== Extract ==

Skip to main content

Redacting sensitive information from gunicorn access logs

Create a subclass of gunicorn.glogging.Logger, and redact information in the atoms() method.

I’m working on a Python web app that’s running with gunicorn, and I’m writing access logs to a file. By default, these logs include the full URL requested by the user, with any query parameters.

This app uses OAuth to authenticate with a third-party service, so at some point users get redirected back to the app with some OAuth tokens in the URL:

127.0.0.1 - - [01/Jan/2001:01:01:01 +0000] "GET /callback?oauth_token=72157720950195922-ddd4617fd8594560&oauth_verifier=51be7d7b0c701ba6 HTTP/1.1" 302 201 "https://www.flickr.com/" "Mozilla/5.0"

This feels risky, especially because the access logs are being written in plain text.

I don’t think there’s a substantial risk in this app, because those OAuth tokens are immediately used to fetch an OAuth access token, and the third-party service should prevent token reuse. But it got me thinking about how to redact information from gunicorn logs, and I couldn’t find any instructions, so I went digging.

A minimal gunicorn app

Let’s start by creating a minimal gunicorn app to test with. Normally I’m running gunicorn with Flask apps, but gunicorn’s logging is completely separate from Flask.

The gunicorn documentation includes a simple test app, which I’ll save to test.py:

def app(environ, start_response):
    """Simplest possible application object"""
    data = b'Hello, World!\n'
    status = '200 OK'
    response_headers = [
        ('Content-type', 'text/plain'),
        ('Content-Length', str(len(data)))
    ]
    start_response(status, response_headers)
    return iter([data])

I can start the app and save the access logs to a file:

$ gunicorn test:app --access-logfile access.log

Then I can make a request with curl, and see the request appear in the access log:

$ curl 'http://127.0.0.1:8000'
Hello, World!

$ curl 'http://127.0.0.1:8000/callback?oauth_token=123'
Hello, World!

$ cat access.log
127.0.0.1 - - [04/Jul/2025:17:05:28 +0100] "GET / HTTP/1.1" 200 14 "-" "curl/8.7.1"
127.0.0.1 - - [04/Jul/2025:17:06:03 +0100] "GET /callback?oauth_token=123 HTTP/1.1" 200 14 "-" "curl/8.7.1"

Let’s hide that oauth_token query parameter from the access log.

== Provided material ==
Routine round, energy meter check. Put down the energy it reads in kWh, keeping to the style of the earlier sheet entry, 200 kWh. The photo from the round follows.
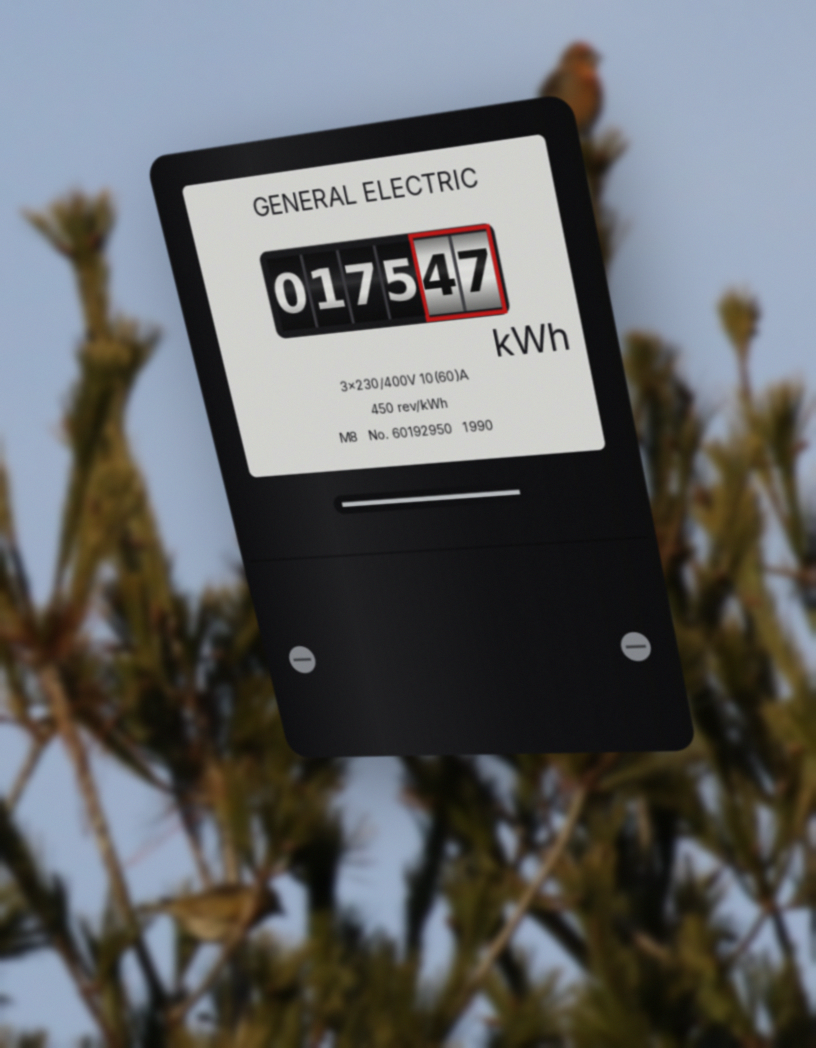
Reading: 175.47 kWh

== What you will do ==
(1) Answer these questions on the post about redacting gunicorn access logs:
(a) What does the app use to authenticate with a third-party service?
(b) To which file is the gunicorn documentation's test app saved?
(c) What command starts the test app and writes the access logs to a file?
(2) Copy out the post about redacting gunicorn access logs, starting with "I don’t think" and going on through "I went digging.". Substitute "serious risk" for "substantial risk".
(3) Carry on the post about redacting gunicorn access logs from the point where it stops.

== Answers in order ==
(1)
(a) OAuth.
(b) test.py.
(c) gunicorn test:app --access-logfile access.log

(2)
I don’t think there’s a serious risk in this app, because those OAuth tokens are immediately used to fetch an OAuth access token, and the third-party service should prevent token reuse. But it got me thinking about how to redact information from gunicorn logs, and I couldn’t find any instructions, so I went digging.

(3)
Customising the gunicorn logging behaviour

I found a setting logger_classin the documentation:

The logger you want to use to log events in Gunicorn.

The default class (gunicorn.glogging.Logger) handles most normal usages in logging. It provides error and access logging.

You can provide your own logger by giving Gunicorn a Python path to a class that quacks like gunicorn.glogging.Logger.

I read the source code for the Logeer class, and I think the best approach is to subclass it and override the atoms() method. This returns “atoms for log formatting”, which are the different tokens you can use in the access log – like %(h)s for remote address, or %(t)s for the date of the request. (Although I’m overriding existing atoms, it occurs to me you could also use this to add new fields you want to log.)

Here’s a subclass of Logger which replaces sensitive query parameters with [redacted], which I’ve saved to mylogging.py:

from datetime import timedelta
import typing
import urllib.parse

from gunicorn.glogging import Logger
from gunicorn.http.message import Request
from gunicorn.http.wsgi import Response


SENSITIVE_QUERY_PARAMS = ['oauth_token']


def redact_uri(uri: str) -> str:
    """Redact the query parameters in a complete URI."""
    u = urllib.parse.urlparse(uri)

    u = u._replace(query=redact_query(u.query))

    return urllib.parse.urlunparse(u)


def redact_query(query: str | None) -> str | None:
    """Redact the query parameters in a URI query string."""
    if query is None:
        return None

    qsl = urllib.parse.parse_qsl(query)

    for idx, (name, _) in enumerate(qsl):
        if name in SENSITIVE_QUERY_PARAMS:
            qsl[idx] = (name, '[redacted]')

    query = urllib.parse.urlencode(qsl)

    # The square brackets will get URL-encoded; undo the encoding
    # so they're more readable in the log.
    query = query.replace('%5Bredacted%5D', '[redacted]')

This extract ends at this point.